Required actions:
A. According to the passage on forestry and profits, what was once the emphasis within forestry?
B. Output the passage on forestry and profits verbatim, starting with "To sustain profits, to" and going on through "the profit equation.".
C. Write the next part of the passage on forestry and profits, picking up after its final sentence.

Source document START

To sustain profits, to sustain goods and services from outdoor subsystems, we must do more than study the relations. We have to work with those relations within and between systems. Once growing trees was the emphasis within forestry; now we have a larger view, perhaps that of the ecosystem, and are trying to learn all that it might mean. What we want to do is to understand sets of relationships so that we can avoid problems later. More wood crowded on an acre once seemed to be a good idea, but now we know that the promised returns over the long run do not always materialize. They often did, but we do not need, we can no longer stand, the failures. The failures hurt too many people -- too many, too badly …and "hurt" equates with the "costs" part of the profit equation.

Source document END
Excerpted records START

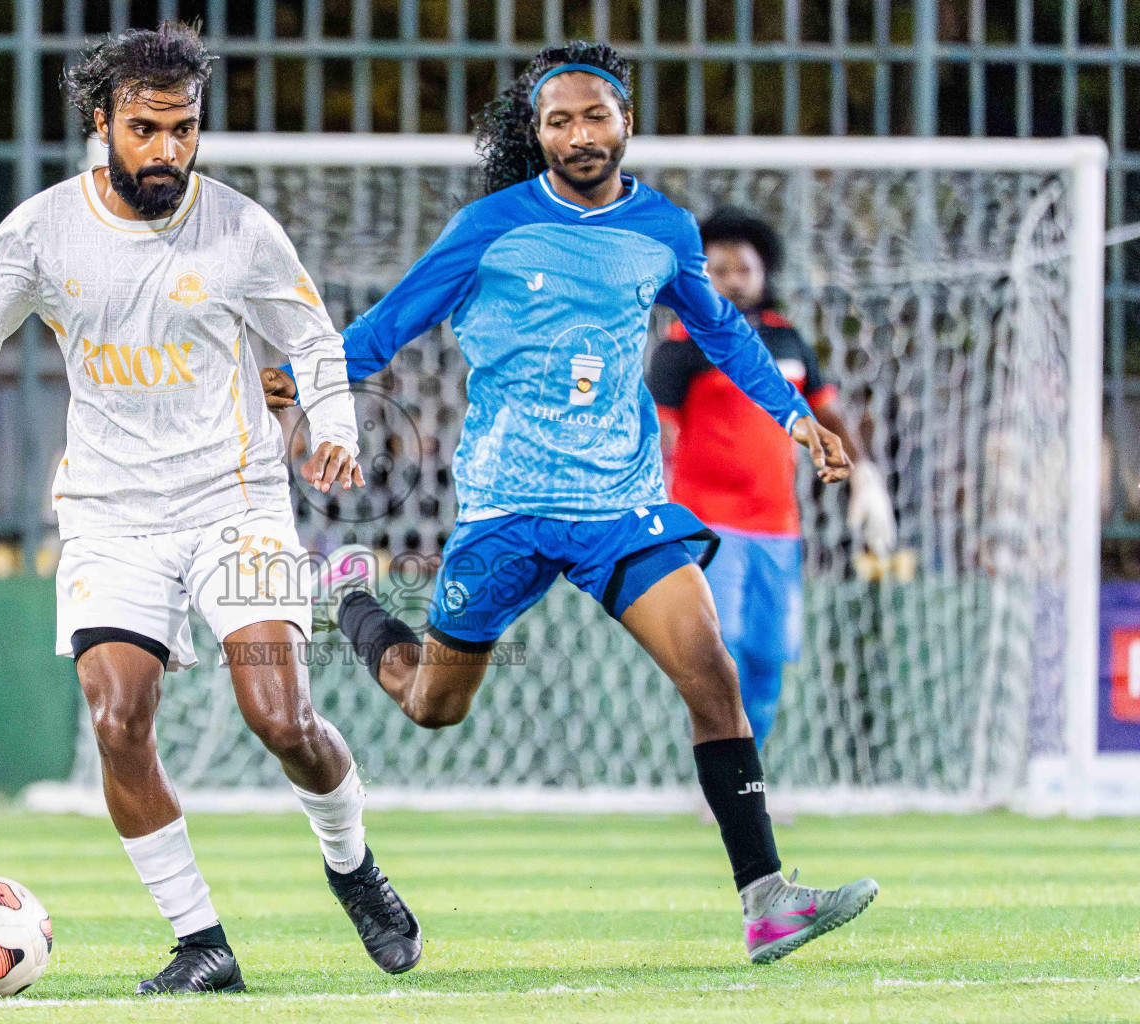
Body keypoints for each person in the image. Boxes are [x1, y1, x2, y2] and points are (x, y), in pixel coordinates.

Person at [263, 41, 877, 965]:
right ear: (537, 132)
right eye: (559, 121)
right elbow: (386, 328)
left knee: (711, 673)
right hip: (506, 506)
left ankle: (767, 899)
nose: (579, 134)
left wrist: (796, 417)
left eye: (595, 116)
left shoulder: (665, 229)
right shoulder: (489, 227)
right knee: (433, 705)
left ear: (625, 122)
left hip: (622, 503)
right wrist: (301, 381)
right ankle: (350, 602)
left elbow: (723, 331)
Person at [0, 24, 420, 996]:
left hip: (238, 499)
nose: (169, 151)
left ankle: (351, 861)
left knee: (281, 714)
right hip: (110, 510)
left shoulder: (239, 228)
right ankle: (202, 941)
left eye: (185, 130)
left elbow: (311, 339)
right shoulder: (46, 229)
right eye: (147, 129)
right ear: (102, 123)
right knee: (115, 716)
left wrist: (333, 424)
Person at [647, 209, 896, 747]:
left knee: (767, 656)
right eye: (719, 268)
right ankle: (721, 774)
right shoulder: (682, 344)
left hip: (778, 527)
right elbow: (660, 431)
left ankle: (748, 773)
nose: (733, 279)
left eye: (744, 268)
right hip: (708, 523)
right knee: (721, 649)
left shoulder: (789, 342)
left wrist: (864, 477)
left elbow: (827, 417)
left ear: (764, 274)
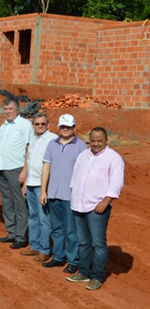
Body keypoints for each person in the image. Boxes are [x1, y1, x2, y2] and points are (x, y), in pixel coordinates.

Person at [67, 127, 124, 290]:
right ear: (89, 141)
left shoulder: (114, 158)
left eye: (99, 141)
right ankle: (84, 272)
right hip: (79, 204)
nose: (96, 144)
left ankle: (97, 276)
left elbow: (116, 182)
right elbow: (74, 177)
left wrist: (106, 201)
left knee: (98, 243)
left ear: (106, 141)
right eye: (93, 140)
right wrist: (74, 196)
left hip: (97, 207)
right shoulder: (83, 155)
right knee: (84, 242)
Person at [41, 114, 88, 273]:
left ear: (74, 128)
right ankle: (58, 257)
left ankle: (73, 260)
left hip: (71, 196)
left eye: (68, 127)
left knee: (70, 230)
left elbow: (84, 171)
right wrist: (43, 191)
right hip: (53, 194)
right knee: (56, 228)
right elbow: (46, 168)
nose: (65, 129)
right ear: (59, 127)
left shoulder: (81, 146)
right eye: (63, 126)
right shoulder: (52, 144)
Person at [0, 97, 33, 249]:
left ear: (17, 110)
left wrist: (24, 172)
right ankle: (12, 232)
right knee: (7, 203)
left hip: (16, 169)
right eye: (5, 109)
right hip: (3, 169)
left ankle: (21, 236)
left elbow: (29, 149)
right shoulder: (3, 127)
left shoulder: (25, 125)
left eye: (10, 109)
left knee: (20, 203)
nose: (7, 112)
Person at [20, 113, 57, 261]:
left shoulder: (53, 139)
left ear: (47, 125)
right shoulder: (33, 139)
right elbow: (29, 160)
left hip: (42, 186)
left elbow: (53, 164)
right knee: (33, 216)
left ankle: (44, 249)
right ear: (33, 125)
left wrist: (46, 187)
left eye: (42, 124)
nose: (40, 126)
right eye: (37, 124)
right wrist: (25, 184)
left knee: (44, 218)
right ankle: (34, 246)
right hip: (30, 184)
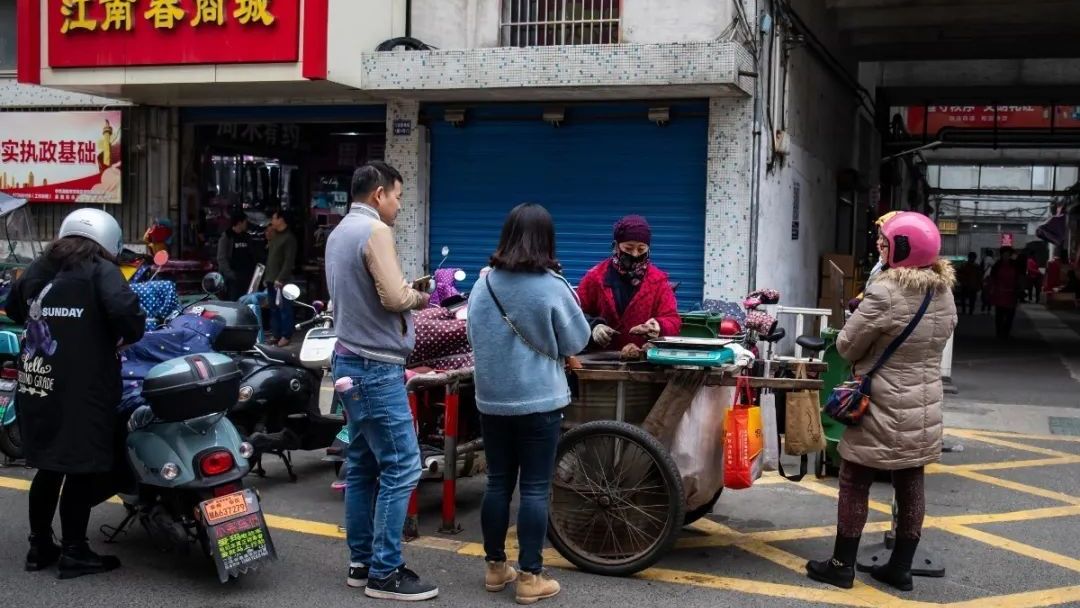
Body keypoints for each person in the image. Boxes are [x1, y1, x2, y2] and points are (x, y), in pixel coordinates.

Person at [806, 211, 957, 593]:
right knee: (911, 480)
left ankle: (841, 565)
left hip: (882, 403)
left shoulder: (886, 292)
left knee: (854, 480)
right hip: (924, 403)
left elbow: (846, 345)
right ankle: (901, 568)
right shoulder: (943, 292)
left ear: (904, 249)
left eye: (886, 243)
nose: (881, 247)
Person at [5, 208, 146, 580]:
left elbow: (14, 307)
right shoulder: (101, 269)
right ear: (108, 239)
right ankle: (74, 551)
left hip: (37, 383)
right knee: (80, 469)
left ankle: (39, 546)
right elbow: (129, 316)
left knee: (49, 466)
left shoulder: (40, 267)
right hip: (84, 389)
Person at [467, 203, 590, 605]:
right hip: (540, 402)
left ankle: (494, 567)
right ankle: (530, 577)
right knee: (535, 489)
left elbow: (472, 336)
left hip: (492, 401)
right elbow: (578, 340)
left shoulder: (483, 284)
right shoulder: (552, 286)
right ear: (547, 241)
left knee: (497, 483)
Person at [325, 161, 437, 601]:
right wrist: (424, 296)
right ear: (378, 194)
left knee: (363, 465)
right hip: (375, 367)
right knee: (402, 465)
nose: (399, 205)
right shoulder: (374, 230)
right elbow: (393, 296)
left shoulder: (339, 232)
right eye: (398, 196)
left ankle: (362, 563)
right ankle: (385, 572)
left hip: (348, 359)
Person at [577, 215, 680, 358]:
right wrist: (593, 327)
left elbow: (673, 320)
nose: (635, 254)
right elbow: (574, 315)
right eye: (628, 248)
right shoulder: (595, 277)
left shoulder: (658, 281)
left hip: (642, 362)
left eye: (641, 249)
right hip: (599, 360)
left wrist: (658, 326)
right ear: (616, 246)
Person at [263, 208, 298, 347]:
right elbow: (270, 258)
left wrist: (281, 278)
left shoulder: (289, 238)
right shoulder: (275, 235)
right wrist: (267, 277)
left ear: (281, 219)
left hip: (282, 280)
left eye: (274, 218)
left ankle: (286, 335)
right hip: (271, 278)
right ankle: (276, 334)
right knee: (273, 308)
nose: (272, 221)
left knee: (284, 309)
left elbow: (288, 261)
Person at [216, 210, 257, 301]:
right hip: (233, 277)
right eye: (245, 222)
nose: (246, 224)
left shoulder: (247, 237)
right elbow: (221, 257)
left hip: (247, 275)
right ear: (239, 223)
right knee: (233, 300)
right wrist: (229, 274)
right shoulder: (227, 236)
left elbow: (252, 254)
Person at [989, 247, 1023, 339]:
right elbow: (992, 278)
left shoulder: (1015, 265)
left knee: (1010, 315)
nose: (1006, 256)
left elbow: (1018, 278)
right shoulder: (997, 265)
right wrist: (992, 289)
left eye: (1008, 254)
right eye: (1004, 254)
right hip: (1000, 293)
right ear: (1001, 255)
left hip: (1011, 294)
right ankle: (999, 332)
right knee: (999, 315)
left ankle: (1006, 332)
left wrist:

Excerpted records END

Responses for each task:
A. Growing trees.

B.
To sustain profits, to sustain goods and services from outdoor subsystems, we must do more than study the relations. We have to work with those relations within and between systems. Once growing trees was the emphasis within forestry; now we have a larger view, perhaps that of the ecosystem, and are trying to learn all that it might mean. What we want to do is to understand sets of relationships so that we can avoid problems later. More wood crowded on an acre once seemed to be a good idea, but now we know that the promised returns over the long run do not always materialize. They often did, but we do not need, we can no longer stand, the failures. The failures hurt too many people -- too many, too badly …and "hurt" equates with the "costs" part of the profit equation.

C.
Something has happened; something has gone wrong in the environment, to the places that someone called "ecosystems." There has emerged, like methane from the pond edge, an awareness of environmental problem and it is big and diverse and so we easily express our concern and call for "ecosystem management." Forests have become simplified and species are present in unseen proportions, exotic species are invading, prey and predator balances are unclear, species existence is threatened, and assured production from fairly natural communities no longer exists. "Health" we know well and so we easily conclude that things in the great outdoors are not well, clearly unhealthy (though we cannot define that). People grasp for answers, for management and control.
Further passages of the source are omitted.